### Given records

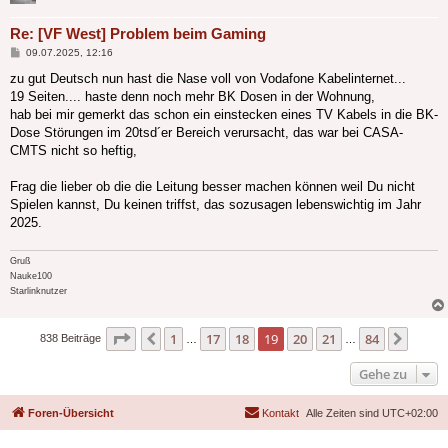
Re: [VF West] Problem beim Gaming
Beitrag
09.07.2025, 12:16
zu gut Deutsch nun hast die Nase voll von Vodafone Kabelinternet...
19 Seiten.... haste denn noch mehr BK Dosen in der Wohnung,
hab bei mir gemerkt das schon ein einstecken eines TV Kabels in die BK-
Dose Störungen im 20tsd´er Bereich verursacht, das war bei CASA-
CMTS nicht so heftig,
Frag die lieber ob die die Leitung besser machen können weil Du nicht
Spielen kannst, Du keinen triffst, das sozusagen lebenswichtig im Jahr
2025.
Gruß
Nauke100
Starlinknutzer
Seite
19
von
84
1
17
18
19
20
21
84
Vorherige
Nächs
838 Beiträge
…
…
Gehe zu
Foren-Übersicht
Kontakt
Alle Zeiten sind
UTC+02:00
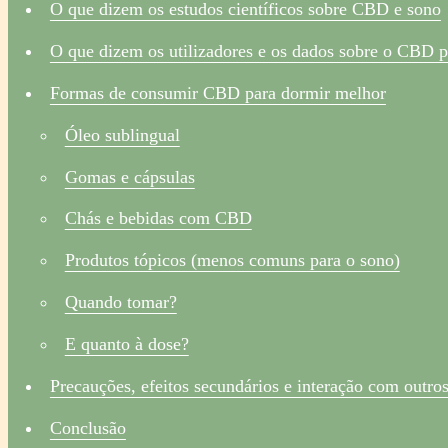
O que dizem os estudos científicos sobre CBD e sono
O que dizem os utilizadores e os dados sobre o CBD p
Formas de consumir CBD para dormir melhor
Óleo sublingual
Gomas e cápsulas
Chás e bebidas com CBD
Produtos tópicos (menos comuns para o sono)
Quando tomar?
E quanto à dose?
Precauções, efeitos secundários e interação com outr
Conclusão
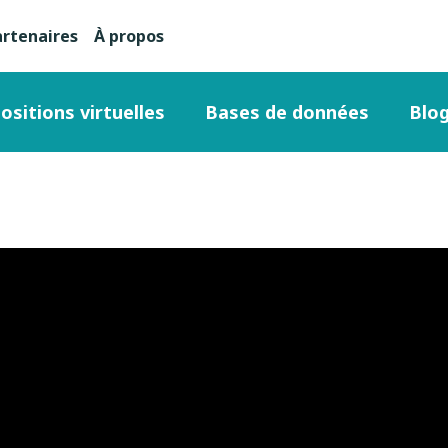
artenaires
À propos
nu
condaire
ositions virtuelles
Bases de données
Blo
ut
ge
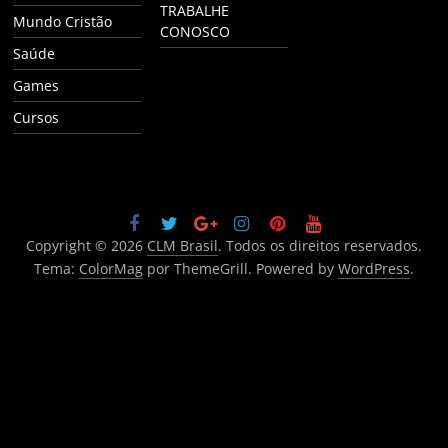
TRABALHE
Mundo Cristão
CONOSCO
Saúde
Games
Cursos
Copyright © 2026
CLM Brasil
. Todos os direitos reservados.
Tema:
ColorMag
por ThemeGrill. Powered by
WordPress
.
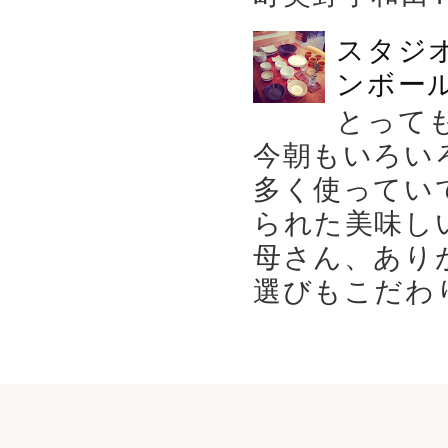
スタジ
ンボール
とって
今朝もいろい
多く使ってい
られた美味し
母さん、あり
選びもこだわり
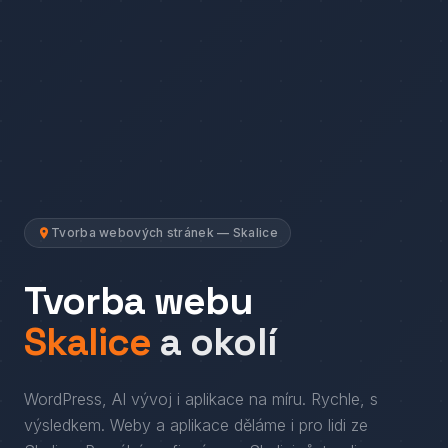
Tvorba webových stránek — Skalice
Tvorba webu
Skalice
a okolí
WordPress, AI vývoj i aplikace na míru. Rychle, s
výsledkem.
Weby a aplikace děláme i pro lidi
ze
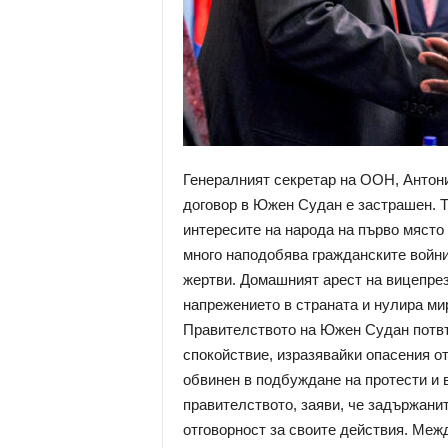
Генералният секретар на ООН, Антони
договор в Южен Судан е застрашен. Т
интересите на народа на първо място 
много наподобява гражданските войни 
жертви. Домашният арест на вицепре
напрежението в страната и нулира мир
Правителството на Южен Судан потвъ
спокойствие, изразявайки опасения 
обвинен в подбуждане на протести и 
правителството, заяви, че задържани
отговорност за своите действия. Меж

### About this exercise
Write out the whole listing exactly, with no pictures.

### Exercise result
Re: [VF West] Problem beim Gaming
Beitrag
09.07.2025, 12:16
zu gut Deutsch nun hast die Nase voll von Vodafone Kabelinternet...
19 Seiten.... haste denn noch mehr BK Dosen in der Wohnung,
hab bei mir gemerkt das schon ein einstecken eines TV Kabels in die BK-
Dose Störungen im 20tsd´er Bereich verursacht, das war bei CASA-
CMTS nicht so heftig,
Frag die lieber ob die die Leitung besser machen können weil Du nicht
Spielen kannst, Du keinen triffst, das sozusagen lebenswichtig im Jahr
2025.
Gruß
Nauke100
Starlinknutzer
Seite
19
von
84
1
17
18
19
20
21
84
Vorherige
Nächs
838 Beiträge
…
…
Gehe zu
Foren-Übersicht
Kontakt
Alle Zeiten sind
UTC+02:00
O que dizem os estudos científicos sobre CBD e sono
O que dizem os utilizadores e os dados sobre o CBD p
Formas de consumir CBD para dormir melhor
Óleo sublingual
Gomas e cápsulas
Chás e bebidas com CBD
Produtos tópicos (menos comuns para o sono)
Quando tomar?
E quanto à dose?
Precauções, efeitos secundários e interação com outr
Conclusão
artenaires
À propos
nu
condaire
ositions virtuelles
Bases de données
Blo
ut
ge
TRABALHE
Mundo Cristão
CONOSCO
Saúde
Games
Cursos
Copyright © 2026
CLM Brasil
. Todos os direitos reservados.
Tema:
ColorMag
por ThemeGrill. Powered by
WordPress
.
スタジ
ンボール
とって
今朝もいろい
多く使ってい
られた美味し
母さん、あり
選びもこだわり
Tvorba webových stránek — Skalice
Tvorba webu
Skalice
a okolí
WordPress, AI vývoj i aplikace na míru. Rychle, s
výsledkem.
Weby a aplikace děláme i pro lidi
ze
Генералният секретар на ООН, Антони
договор в Южен Судан е застрашен. Т
интересите на народа на първо място 
много наподобява гражданските войни 
жертви. Домашният арест на вицепре
напрежението в страната и нулира мир
Правителството на Южен Судан потвъ
спокойствие, изразявайки опасения 
обвинен в подбуждане на протести и 
правителството, заяви, че задържани
отговорност за своите действия. Меж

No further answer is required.